### Short exercise a
Answer these from the catch pole thread below:
(i) What does RSmith use now instead of cable?
(ii) What did cball917 say it cost to make 2 poles out of 1" metal conduit?
(iii) What length of pole does shockspring say to order?

### Provided text
** Start **
# Homemade Catch pole



## cball917

been thinking about making my own catch pole. you guys got any tips??


----------



## RSmith

Started out using cable, now use a combine fan belt.


----------



## GAGE

There is a video on you tube that show's how to make one.


----------



## cball917

GAGE said:


> There is a video on you tube that show's how to make one.



i saw that one and found out that pvc does not hold up real well when you got a 50lb yote that aint happy. i ended up with building one out of metal tubing with a cable and dog chain. cutting a notch for the chain and it works great and you have a adjustable lock


----------



## famlytraprz

My suggestion is buy one.  My homemade almost got me eaten alive by an alpha male coyote.  The braided cable warps and won't stay open unless you use really thick cable.  I had the same set up ur talking about, and believe me if a big boy wiggles outa that pole, he don't run!  The only thing that saved me was I had'nt popped the trap off his foot yet, but it was a close call anyway.


----------



## shockspring

http://www.ketch-all.com/index.php?p=main

Go to this site and order the 5 ft. pole.  It will save you a lot of problems getting those yotes out of the trap for the live market.
I love mine.


----------



## Throwback

only way a yote is getting out of my trap is with a .22 short in his brain pan. 


T


----------



## cball917

i ended up with making 2 for about 28 bucks. i got 1" metal conduit and a pvc cap for animal end. coated cable and a line tightener on the other end. will post pics tomorrow of the build


----------



## cball917

did not like that set up so i went with this. 

1/2 " metal conduit center tube
3/4" pvc pipe on outside. 
liquid nails on metal pipe then slid down into pvc. 
cap on end with cable ran through
fitting on other end with line tightener glued into fitting
works awesome and is really strong
i will post pics of the build
first pic is all supplies to make 2 poles
second pic is one completed.
** End **
### Recorded information
** Start **
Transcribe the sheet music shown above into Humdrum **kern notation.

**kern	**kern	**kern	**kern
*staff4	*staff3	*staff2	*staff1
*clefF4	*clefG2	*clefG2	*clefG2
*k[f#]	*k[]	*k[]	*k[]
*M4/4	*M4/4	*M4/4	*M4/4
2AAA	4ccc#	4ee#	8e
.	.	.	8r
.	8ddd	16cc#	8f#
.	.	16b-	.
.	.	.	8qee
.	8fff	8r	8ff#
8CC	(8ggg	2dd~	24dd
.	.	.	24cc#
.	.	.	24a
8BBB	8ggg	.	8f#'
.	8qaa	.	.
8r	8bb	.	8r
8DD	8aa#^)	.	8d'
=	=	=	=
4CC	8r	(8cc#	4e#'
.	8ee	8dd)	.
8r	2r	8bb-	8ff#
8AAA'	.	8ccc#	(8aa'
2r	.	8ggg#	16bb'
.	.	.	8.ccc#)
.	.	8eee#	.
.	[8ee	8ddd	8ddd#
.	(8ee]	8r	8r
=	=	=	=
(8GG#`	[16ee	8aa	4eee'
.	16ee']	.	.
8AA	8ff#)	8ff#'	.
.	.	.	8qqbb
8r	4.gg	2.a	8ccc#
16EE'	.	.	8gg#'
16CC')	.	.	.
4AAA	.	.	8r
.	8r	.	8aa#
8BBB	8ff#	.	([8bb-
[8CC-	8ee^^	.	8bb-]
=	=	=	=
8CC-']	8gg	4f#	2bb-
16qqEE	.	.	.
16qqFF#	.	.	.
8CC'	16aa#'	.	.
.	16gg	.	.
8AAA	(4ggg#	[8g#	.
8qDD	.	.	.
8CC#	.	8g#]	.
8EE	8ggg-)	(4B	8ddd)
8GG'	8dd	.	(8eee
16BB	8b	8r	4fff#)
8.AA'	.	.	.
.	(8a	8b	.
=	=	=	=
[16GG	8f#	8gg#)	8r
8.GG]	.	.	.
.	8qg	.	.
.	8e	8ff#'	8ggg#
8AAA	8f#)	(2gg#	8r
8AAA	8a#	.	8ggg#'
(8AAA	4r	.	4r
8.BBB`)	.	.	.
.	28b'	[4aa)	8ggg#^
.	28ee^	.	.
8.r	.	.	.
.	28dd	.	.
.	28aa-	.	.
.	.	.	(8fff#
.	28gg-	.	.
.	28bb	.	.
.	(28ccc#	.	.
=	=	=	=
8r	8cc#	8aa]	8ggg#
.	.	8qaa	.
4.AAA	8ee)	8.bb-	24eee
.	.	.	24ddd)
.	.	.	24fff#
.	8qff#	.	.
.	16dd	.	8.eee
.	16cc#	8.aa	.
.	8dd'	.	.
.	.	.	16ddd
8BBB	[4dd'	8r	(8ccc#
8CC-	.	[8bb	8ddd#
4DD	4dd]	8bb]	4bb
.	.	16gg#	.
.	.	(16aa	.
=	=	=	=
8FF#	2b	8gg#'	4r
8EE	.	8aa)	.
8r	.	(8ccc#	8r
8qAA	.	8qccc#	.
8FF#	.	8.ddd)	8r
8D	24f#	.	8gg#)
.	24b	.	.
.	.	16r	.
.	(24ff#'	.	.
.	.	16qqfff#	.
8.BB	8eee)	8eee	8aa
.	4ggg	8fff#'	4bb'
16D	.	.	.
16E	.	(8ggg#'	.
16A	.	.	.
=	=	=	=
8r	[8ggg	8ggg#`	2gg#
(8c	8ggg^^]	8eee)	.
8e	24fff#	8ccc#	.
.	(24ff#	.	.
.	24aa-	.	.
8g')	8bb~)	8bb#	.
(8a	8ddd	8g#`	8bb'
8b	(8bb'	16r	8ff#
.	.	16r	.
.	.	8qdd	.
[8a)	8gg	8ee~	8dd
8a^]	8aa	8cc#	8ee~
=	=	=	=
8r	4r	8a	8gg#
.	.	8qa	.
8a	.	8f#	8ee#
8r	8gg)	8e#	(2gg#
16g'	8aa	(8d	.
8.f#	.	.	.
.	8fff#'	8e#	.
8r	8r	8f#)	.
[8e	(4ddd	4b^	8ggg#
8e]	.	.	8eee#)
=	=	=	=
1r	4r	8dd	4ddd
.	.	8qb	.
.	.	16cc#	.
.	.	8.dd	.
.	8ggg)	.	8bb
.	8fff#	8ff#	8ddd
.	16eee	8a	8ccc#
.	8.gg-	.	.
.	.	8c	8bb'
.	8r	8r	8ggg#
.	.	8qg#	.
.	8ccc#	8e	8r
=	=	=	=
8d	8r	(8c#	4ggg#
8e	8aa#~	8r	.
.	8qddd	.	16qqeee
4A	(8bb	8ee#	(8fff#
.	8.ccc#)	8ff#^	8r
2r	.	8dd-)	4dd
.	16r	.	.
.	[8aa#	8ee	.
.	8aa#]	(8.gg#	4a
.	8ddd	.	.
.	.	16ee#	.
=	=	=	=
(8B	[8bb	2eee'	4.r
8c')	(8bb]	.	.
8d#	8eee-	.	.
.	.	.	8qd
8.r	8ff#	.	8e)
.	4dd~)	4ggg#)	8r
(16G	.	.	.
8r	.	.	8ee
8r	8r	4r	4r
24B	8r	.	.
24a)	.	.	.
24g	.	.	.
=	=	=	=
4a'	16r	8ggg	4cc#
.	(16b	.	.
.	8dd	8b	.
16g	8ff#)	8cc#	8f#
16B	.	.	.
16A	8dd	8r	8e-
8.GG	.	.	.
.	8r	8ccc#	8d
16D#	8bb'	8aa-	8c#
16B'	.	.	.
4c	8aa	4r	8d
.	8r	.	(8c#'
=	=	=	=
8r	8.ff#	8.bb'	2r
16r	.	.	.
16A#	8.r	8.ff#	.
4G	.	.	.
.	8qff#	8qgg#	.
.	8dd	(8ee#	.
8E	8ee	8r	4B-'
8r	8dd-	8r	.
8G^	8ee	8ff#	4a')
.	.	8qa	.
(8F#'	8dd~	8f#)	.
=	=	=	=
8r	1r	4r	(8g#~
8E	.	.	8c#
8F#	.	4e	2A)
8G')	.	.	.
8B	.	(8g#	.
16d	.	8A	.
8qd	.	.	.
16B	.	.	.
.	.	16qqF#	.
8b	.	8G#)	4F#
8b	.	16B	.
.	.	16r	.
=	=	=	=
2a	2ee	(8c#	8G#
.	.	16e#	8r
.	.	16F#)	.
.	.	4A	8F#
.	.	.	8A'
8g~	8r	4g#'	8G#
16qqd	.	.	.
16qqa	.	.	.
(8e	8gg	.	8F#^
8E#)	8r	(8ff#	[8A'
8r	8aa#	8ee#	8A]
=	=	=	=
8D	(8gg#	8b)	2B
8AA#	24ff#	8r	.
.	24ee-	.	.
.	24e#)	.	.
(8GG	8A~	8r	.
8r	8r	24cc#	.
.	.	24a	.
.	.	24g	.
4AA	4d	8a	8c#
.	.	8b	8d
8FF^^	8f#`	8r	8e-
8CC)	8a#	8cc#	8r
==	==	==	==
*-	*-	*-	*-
** End **
### Short exercise b
Find every line in the rows above that contains the string "kern", and copy each one. Case counts.

### Task answer a
(i) A combine fan belt.
(ii) About 28 bucks.
(iii) The 5 ft. pole.

### Task answer b
Transcribe the sheet music shown above into Humdrum **kern notation.
**kern	**kern	**kern	**kern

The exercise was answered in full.